Despite this, and despite the fact that the film's jokes and sketches range from truly funny to somewhat dull and everywhere between, it's a refreshing relic. So many of today's comedies feel like they've been co-opted by product-placement contracts and the sensibilities of suited Hollywood execs who want to make sure the average moviegoer won't be too offended by the proceedings; Cheech and Chong's Next Movie is a reminder of what it's like to truly not give a crap about anything.

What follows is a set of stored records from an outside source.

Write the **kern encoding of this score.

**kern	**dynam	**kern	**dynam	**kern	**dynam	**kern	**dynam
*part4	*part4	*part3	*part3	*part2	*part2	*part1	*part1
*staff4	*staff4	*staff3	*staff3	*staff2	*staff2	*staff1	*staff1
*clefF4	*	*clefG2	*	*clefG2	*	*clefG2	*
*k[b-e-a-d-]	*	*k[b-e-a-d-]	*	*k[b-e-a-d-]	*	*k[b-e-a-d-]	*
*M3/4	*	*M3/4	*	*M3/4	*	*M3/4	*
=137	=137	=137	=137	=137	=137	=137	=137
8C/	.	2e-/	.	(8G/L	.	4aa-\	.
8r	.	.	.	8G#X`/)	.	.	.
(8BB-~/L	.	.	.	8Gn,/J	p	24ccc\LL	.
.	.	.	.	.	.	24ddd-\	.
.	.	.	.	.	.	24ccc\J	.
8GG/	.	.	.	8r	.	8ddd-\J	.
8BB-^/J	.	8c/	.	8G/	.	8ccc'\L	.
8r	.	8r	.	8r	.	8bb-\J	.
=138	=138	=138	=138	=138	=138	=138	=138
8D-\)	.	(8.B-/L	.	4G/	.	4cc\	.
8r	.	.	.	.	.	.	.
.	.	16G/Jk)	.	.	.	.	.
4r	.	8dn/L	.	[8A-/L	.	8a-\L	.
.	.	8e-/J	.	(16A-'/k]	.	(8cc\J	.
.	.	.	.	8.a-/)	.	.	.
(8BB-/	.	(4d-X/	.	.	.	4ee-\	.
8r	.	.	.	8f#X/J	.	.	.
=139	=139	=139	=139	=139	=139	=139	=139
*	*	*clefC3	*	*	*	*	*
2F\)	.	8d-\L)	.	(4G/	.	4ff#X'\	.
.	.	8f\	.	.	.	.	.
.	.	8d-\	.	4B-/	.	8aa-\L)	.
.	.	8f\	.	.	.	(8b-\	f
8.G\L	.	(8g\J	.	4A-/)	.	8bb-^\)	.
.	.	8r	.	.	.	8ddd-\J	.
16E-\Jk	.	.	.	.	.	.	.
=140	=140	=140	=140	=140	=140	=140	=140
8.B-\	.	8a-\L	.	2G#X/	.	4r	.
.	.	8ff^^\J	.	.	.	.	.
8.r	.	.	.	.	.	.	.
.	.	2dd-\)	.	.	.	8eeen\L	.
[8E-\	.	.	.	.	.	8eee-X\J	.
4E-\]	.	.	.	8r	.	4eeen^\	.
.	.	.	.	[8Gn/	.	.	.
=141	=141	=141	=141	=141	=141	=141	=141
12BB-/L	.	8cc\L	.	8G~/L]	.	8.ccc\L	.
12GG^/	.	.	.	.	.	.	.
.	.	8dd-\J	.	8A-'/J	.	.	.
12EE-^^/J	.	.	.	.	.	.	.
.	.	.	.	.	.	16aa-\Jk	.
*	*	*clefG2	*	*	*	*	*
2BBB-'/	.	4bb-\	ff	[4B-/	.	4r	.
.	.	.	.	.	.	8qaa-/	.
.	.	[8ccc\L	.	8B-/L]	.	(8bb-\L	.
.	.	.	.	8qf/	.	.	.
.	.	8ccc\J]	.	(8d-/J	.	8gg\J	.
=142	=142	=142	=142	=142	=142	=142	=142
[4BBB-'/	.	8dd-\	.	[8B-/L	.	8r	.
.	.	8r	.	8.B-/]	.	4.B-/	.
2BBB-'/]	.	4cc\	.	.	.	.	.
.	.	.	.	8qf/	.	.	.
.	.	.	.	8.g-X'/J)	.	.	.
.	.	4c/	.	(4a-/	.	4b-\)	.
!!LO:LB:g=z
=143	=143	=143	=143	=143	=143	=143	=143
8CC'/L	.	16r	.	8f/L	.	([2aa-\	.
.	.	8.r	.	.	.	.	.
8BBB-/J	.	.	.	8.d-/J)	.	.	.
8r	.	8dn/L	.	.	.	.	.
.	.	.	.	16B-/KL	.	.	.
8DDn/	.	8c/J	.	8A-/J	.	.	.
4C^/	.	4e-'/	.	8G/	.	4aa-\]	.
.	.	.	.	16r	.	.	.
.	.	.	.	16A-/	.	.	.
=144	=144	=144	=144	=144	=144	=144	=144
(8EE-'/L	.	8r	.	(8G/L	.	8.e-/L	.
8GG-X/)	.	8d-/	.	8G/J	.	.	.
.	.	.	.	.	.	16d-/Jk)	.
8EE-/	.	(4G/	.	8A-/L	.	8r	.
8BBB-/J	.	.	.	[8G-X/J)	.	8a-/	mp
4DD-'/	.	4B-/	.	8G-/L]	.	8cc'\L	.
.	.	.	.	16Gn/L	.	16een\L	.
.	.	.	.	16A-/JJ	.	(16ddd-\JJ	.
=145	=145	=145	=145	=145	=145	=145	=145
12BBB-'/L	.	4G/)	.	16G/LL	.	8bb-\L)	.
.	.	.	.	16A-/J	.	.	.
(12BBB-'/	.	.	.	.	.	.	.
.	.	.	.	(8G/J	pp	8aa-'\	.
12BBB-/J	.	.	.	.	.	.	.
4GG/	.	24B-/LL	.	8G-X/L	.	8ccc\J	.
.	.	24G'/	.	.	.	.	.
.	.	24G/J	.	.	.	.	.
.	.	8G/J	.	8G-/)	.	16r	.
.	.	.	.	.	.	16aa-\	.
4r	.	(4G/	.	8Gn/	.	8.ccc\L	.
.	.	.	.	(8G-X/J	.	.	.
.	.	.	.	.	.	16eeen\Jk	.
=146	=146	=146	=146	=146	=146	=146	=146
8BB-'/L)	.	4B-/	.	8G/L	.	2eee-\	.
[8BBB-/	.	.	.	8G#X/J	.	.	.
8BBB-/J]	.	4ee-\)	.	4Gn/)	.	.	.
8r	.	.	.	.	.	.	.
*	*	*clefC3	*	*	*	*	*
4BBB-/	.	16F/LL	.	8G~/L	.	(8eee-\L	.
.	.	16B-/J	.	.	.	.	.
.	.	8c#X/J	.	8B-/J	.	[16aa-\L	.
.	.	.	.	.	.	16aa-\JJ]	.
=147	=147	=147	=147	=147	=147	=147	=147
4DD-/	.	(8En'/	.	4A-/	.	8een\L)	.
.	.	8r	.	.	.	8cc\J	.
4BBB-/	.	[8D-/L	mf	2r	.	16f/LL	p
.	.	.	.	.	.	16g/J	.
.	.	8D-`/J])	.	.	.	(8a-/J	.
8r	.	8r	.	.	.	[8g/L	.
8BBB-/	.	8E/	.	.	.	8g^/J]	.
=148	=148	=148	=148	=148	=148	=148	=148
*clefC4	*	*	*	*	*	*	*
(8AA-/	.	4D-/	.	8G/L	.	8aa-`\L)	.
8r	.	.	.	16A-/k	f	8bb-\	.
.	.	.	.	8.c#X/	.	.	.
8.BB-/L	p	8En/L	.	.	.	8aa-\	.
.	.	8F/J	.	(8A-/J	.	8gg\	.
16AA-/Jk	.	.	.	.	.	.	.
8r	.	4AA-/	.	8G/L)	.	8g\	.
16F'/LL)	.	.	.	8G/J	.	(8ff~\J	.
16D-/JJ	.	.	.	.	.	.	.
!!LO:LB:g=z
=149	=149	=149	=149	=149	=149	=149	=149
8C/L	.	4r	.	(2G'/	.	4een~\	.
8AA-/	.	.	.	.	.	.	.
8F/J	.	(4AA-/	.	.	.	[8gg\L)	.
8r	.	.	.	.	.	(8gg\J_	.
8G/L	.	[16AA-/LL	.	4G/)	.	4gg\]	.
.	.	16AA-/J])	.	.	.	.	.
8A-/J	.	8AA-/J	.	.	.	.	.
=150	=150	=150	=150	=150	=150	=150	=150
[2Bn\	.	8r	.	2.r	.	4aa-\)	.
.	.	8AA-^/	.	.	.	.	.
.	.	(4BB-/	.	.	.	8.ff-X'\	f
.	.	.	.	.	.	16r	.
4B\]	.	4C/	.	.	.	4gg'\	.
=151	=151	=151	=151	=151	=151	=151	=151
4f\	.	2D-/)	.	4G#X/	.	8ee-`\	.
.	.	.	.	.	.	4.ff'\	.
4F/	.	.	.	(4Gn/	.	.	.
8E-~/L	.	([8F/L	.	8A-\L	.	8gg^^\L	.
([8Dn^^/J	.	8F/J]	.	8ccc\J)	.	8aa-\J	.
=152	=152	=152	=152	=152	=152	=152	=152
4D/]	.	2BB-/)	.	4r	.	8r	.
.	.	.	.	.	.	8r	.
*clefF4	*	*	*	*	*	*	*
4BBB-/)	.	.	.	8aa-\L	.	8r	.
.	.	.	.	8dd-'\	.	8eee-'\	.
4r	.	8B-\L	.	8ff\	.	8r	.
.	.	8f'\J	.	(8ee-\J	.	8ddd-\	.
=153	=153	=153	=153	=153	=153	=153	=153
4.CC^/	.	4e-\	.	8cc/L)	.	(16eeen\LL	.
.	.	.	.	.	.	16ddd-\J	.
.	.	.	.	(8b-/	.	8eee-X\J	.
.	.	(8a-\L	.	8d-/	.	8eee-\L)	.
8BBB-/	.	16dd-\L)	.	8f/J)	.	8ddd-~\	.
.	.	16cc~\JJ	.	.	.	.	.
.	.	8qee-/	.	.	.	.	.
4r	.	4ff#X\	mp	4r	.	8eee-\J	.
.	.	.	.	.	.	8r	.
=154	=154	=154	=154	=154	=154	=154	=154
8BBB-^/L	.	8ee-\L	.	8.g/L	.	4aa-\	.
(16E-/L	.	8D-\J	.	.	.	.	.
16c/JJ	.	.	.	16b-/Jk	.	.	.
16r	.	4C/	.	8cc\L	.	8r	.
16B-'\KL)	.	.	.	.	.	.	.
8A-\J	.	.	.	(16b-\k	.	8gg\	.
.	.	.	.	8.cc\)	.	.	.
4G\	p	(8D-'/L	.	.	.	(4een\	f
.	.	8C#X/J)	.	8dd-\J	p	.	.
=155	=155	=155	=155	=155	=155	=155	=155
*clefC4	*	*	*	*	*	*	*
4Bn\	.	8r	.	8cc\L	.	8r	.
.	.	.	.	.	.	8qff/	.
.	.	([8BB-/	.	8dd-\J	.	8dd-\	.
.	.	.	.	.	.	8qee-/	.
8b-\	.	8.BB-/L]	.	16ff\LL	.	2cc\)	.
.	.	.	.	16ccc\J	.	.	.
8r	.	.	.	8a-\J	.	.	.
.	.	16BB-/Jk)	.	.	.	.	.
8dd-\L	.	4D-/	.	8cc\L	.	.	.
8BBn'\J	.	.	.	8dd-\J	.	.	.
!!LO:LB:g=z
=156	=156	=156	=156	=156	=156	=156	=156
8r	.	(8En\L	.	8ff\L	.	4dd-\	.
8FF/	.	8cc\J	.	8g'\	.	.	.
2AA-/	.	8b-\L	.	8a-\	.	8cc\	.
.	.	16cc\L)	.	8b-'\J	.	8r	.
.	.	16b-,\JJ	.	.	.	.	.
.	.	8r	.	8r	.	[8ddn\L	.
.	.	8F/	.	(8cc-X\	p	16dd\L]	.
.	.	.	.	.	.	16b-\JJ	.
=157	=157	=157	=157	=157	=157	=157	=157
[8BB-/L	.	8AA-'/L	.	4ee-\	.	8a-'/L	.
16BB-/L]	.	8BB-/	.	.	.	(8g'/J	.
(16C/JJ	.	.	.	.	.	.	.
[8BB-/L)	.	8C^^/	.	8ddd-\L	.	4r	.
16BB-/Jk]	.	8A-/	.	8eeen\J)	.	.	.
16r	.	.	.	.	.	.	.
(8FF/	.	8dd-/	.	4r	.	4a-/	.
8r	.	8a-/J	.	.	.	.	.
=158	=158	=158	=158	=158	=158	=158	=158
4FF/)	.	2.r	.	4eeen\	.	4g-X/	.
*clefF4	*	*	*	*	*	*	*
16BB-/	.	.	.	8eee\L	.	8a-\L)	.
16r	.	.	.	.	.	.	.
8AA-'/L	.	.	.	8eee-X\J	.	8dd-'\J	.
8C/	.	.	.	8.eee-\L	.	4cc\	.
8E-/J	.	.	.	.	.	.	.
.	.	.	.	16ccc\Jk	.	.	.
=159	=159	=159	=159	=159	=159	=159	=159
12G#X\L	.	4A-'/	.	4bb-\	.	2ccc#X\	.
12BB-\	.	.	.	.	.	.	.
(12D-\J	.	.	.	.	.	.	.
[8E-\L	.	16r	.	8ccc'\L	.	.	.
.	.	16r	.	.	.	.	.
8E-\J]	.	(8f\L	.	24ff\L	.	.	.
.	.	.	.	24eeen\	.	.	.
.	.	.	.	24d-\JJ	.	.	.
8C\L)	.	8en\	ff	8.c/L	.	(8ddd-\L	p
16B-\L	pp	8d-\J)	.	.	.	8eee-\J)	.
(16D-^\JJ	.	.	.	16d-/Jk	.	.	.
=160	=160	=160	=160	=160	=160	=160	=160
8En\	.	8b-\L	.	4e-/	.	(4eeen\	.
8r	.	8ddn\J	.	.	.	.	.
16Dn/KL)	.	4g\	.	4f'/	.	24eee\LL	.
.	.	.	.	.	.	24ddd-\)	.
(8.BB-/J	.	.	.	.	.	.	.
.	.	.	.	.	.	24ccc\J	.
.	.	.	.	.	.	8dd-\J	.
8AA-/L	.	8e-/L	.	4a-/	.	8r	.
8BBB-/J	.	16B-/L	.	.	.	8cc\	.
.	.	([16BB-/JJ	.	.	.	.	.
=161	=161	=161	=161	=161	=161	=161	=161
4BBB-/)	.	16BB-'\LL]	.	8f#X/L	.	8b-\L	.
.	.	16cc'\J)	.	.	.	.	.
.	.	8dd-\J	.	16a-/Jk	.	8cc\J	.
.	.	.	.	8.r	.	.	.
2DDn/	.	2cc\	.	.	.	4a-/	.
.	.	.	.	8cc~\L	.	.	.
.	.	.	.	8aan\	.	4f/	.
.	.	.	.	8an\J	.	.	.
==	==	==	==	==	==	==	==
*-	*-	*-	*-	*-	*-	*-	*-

Most of the best sketches – like the opening one, in which Cheech and Chong steal gasoline by siphoning it into a metal trashcan they carry through the streets of Los Angeles, spilling all over themselves and then blowing themselves up when they light a joint – feel like they were written and performed by two guys who were indeed deeply stoned. Likewise, the target audience should be in a similar space. The movie is a reminder that the world is an absurd place and that anyone who takes themselves seriously in any way can't be trusted. The best people in Cheech and Chong's universe are the ones who can, and do, laugh at everything.

Cheech and Chong's Next Movie isn't a masterpiece, but it manifests a deep, valuable irreverence. It feel like it comes not only from another time but from another world, carrying with it a reminder that sometimes being a dropout has a lot of upside.